To date, the European Commission has already taken strong measures against Apple’s conduct in the operation of its App Store. On March 4, 2024, it fined Apple over €1.8 billion for abusing its dominant position in the distribution of music streaming apps. It found that Apple’s rule preventing developers from telling users about cheaper ways to get music subscription services was illegal under existing EU antitrust rules. Apple says it will appeal the ruling.

Both under the DMA and under this new antitrust ruling, Apple must allow developers to communicate cheaper offers to their users. Since Apple’s proposed compliance with DMA would require Spotify to sign the prohibitively expensive new terms to do this, Spotify now wants the Commission to require Apple to allow these communications, without the new terms, as part of compliance with the new antitrust ruling.

The European Union adopted the DMA in order to improve its ability to reign in tech. It would be ironic indeed if now the Commission allowed Apple to do something to comply with the DMA that it forbids under existing antitrust law. To avoid this disheartening result, it must carefully review Apple’s proposed DMA compliance plan to ensure that it provides for contestability and fairness. With Apple as a case study into the potential conflicts between the requirements of the DMA, and corporate response, only time will tell how these issues pan out.

A contestable market is one that is genuinely contested, not merely one in which a new entrant might appear. Trust in the magic of “potential” market competition is misplaced. Back in 2019, as the movement for revitalizing digital competition policy was picking up steam, Jason Furman, former head of the U.S. Council of Economic Advisors, now at Harvard, rejected this potential competition approach, saying, “Ensuring that competition is vibrant requires ensuring that there are competitors.”

One measure of success under the DMA would be the emergence of durable rival app stores, able to provide new channels of app distribution that give both users and developers genuine choices. It seems reasonably clear that durable app stores will not emerge under Apple’s proposed DMA compliance plan.

It is nevertheless important to be clear-eyed about the project of promoting app store competition. The natural tendency of incumbents to resist new entrants might not be the only force blocking the development of competition. This key digital industry might very well be a natural monopoly where supply-side economies and network effects might prove to be unremovable even with fullest use of pro-competitive tools.

But if so, not all is lost. If an industry is a natural monopoly, then, as Lina Khan said in the law review article that made her famous before her ascent to the chair of the Federal Trade Commission, it would be appropriate to apply elements of public utility regulation including non-discrimination rules and continued price regulation to “limit how a monopoly may use its power.” The mobile app infrastructure is a central, core digital industry that needs to be under public supervision if actual competition fails to develop. Even a durable app store monopoly can be prevented from abusing its business customers or leveraging its monopoly into another dominant position in adjacent markets.
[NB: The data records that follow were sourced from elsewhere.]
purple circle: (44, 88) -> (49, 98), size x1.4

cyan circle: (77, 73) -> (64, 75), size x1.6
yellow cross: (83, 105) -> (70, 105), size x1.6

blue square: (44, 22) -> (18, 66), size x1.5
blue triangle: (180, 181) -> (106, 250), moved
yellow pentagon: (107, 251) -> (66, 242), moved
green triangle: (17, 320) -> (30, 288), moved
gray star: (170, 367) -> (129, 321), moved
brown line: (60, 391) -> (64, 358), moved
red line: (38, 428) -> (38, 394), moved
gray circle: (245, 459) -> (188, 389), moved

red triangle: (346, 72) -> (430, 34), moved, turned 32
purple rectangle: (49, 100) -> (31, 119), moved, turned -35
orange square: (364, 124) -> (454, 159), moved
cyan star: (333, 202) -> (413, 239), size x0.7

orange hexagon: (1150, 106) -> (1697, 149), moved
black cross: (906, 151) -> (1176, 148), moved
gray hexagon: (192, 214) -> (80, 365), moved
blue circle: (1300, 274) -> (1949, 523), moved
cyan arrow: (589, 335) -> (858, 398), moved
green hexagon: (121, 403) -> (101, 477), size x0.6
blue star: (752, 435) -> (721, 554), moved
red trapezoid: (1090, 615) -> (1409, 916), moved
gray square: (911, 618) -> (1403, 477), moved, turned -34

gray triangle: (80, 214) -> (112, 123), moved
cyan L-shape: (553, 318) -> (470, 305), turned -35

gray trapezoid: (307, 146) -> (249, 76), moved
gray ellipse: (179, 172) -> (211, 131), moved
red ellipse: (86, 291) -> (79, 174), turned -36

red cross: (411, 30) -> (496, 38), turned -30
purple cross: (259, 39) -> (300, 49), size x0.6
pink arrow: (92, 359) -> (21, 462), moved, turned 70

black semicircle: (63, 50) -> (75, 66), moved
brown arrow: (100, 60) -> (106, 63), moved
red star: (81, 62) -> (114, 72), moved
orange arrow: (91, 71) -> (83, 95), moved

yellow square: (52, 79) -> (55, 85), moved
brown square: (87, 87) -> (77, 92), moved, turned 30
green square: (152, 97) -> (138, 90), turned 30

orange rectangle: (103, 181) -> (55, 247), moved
What is clear is that any hope of instilling competition into the monopoly app industry will require vigilant and often intrusive supervisory regulation. Incumbents rarely give up their incumbency without a fight. When their rivals must depend on dominant company platforms to compete fairly, there is an almost irresistible incentive for incumbents to game the system to preserve their current advantages. Regulation must assume such an incentive and take active and alert steps against it.

In the United States, such intrusive regulation is seen as the opposite of effective antitrust policy. In Europe, regulation is seen as a complement, not a substitute for competition policy, which seems the better approach.

The way forward is for European regulators to exercise their powers to the fullest in what might be an uphill battle to create and maintain competition in the app industry. For the U.S., the message is also clear. A regulatory structure focused on promoting and facilitating competition in digital industries must supplement existing antitrust tools.